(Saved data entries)
Segment Open
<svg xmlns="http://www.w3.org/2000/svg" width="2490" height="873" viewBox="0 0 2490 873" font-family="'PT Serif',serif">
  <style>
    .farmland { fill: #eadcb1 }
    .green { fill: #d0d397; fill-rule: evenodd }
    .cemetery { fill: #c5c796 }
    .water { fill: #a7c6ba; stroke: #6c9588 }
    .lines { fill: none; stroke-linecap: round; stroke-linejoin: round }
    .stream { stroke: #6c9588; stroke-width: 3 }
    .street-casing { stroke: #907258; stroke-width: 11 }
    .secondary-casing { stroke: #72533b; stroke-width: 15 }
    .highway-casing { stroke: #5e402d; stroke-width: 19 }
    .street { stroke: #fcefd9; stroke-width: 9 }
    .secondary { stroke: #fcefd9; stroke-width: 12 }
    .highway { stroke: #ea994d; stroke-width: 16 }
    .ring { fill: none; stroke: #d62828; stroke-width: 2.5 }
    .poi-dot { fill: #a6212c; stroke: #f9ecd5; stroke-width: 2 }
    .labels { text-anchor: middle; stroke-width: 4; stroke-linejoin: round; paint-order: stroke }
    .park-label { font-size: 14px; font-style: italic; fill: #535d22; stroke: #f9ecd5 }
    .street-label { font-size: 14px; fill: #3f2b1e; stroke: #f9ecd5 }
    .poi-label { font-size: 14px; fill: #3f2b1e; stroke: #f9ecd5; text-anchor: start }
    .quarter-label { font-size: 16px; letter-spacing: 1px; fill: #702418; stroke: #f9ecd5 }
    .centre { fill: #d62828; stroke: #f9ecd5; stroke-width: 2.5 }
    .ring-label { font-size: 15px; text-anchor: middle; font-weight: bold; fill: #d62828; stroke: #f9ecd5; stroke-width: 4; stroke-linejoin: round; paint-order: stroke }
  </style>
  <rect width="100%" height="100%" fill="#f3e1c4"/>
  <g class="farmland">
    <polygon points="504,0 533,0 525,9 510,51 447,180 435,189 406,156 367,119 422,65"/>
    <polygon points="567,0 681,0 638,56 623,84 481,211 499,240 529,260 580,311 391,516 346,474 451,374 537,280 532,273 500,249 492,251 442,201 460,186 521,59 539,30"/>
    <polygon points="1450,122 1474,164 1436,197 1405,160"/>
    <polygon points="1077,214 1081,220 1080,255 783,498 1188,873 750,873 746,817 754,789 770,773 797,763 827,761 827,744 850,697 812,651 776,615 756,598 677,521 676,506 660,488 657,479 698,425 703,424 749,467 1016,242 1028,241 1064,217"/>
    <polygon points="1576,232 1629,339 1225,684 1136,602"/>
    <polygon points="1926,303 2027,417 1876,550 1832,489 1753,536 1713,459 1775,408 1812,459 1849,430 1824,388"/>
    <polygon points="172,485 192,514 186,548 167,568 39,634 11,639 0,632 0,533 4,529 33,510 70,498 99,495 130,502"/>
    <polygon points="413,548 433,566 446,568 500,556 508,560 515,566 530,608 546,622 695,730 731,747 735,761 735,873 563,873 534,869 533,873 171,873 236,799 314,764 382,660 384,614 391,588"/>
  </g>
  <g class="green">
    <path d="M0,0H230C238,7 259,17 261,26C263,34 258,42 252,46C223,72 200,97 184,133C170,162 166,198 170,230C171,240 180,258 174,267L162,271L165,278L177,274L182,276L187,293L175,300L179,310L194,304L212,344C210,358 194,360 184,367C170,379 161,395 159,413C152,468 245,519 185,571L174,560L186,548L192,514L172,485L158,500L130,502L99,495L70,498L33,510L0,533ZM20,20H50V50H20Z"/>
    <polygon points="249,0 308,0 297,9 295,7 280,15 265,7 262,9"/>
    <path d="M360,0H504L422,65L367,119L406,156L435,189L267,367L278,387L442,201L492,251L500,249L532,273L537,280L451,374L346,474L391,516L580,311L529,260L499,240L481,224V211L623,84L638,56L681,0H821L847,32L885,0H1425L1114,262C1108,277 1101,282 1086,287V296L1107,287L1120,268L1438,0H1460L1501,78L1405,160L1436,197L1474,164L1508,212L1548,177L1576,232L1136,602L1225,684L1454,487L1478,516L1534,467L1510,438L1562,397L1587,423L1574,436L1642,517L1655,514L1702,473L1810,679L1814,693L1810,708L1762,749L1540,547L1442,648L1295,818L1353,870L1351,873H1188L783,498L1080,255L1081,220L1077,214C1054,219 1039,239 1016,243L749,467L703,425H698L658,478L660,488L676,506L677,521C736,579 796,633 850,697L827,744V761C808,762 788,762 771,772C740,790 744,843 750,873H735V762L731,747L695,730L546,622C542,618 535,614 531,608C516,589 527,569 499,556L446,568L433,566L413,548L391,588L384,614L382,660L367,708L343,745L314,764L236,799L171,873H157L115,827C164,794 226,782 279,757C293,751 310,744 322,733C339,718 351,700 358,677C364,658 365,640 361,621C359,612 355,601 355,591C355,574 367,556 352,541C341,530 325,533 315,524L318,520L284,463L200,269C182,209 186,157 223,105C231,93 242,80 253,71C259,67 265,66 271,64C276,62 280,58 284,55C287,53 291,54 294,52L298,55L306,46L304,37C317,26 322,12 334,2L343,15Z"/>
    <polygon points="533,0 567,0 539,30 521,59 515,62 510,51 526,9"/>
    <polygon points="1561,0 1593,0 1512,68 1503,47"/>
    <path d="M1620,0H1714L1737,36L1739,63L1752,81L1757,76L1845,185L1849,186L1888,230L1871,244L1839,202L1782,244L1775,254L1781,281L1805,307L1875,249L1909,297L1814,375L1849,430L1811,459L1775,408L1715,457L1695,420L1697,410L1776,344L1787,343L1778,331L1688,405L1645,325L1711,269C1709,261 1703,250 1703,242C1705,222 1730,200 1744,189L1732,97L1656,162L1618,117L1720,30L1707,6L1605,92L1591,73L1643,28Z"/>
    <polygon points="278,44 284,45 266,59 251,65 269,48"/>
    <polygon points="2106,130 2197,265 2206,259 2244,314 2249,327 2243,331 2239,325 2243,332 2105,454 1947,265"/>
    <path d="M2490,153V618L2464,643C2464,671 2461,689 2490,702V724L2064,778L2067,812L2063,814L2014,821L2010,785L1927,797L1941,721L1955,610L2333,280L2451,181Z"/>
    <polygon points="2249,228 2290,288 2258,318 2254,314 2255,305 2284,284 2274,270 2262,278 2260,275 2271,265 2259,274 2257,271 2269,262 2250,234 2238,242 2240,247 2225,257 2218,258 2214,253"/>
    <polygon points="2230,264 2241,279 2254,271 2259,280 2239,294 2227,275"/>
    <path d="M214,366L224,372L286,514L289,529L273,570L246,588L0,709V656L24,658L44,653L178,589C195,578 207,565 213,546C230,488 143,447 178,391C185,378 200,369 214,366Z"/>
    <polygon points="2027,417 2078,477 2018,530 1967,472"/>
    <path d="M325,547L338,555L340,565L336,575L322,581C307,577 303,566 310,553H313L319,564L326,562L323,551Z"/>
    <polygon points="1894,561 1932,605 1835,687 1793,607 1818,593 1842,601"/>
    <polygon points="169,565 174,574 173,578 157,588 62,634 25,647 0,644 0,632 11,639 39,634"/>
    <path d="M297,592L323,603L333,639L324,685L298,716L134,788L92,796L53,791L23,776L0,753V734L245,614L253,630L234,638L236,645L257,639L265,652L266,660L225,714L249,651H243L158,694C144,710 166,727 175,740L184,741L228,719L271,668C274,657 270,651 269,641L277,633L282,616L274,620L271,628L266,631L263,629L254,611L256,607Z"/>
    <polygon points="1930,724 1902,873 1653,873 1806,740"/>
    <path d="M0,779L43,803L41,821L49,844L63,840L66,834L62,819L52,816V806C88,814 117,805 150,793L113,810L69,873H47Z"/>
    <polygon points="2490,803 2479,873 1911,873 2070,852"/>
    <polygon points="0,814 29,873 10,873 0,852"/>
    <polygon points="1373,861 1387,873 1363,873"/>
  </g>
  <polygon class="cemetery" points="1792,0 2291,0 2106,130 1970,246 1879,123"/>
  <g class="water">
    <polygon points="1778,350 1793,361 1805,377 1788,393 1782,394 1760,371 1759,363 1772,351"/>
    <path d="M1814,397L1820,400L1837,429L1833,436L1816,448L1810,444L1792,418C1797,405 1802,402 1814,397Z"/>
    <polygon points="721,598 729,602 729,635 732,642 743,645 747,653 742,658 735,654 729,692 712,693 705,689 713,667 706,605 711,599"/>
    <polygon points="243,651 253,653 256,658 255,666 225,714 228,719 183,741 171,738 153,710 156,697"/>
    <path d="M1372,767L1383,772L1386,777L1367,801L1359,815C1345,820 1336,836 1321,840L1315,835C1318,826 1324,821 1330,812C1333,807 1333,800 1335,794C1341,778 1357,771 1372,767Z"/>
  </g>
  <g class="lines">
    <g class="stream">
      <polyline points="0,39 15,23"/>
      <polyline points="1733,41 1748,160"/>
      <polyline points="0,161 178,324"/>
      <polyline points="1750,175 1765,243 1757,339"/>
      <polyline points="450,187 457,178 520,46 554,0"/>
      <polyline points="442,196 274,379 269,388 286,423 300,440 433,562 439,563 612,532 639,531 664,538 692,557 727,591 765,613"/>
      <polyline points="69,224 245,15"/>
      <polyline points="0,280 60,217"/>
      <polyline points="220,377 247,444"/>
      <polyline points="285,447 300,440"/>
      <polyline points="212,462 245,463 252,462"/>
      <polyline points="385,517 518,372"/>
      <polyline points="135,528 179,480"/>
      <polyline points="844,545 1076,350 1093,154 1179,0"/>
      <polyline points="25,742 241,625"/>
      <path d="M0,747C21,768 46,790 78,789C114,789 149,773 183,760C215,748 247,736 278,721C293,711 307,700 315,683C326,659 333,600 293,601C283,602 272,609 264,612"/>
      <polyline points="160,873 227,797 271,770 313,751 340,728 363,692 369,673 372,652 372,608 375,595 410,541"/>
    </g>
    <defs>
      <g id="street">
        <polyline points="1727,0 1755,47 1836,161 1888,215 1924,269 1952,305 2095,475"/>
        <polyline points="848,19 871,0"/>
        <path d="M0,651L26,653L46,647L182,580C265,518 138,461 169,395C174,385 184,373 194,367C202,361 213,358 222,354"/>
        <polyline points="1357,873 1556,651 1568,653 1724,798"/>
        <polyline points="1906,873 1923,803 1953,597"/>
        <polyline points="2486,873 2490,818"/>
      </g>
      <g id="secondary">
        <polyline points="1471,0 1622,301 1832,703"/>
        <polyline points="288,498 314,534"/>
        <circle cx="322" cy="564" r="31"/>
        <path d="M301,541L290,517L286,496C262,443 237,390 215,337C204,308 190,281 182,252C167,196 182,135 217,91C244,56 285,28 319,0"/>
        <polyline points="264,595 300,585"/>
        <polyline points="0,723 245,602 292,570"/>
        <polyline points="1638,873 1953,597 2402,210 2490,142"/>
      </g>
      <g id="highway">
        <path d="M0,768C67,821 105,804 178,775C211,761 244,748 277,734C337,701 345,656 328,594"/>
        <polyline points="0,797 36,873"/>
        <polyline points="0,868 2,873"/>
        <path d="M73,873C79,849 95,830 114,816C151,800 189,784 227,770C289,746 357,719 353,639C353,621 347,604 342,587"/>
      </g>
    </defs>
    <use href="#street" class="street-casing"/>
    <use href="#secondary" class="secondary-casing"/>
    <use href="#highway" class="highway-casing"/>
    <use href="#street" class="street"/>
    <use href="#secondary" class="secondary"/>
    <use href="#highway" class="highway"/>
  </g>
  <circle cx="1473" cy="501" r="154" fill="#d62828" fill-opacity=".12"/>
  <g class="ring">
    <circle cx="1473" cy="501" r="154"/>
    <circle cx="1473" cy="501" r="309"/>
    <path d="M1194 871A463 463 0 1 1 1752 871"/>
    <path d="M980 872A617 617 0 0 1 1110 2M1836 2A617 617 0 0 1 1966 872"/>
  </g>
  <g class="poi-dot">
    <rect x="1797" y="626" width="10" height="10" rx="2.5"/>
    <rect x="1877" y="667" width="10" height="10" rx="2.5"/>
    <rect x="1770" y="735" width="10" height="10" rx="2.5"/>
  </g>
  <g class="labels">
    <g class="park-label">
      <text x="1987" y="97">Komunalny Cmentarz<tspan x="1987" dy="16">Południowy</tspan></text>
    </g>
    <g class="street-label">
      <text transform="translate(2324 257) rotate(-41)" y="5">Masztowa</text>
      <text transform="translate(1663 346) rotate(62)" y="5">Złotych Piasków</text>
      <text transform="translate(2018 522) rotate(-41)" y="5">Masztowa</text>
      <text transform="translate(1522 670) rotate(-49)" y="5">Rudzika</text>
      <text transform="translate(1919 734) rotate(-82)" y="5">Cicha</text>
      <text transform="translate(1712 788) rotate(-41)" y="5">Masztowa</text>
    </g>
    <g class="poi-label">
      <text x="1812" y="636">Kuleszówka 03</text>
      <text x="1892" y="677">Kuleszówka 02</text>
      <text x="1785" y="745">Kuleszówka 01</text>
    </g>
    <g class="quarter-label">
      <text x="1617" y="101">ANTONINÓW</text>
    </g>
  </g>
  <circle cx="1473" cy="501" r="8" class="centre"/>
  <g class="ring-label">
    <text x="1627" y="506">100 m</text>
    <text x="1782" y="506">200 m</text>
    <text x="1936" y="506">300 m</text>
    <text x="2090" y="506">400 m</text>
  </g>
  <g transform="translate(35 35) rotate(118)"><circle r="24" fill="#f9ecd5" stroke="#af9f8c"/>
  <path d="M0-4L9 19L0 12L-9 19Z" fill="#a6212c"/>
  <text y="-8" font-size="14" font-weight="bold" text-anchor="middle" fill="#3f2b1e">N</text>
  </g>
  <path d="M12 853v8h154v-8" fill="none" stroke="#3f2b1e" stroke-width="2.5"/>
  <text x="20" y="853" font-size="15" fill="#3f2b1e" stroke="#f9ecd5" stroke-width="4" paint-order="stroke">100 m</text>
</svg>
Segment Closed
» What you are asked to do: Search the data above for the word "lines", then gather each line in which it appears.

» Output of the exercise:
    .lines { fill: none; stroke-linecap: round; stroke-linejoin: round }
  <g class="lines">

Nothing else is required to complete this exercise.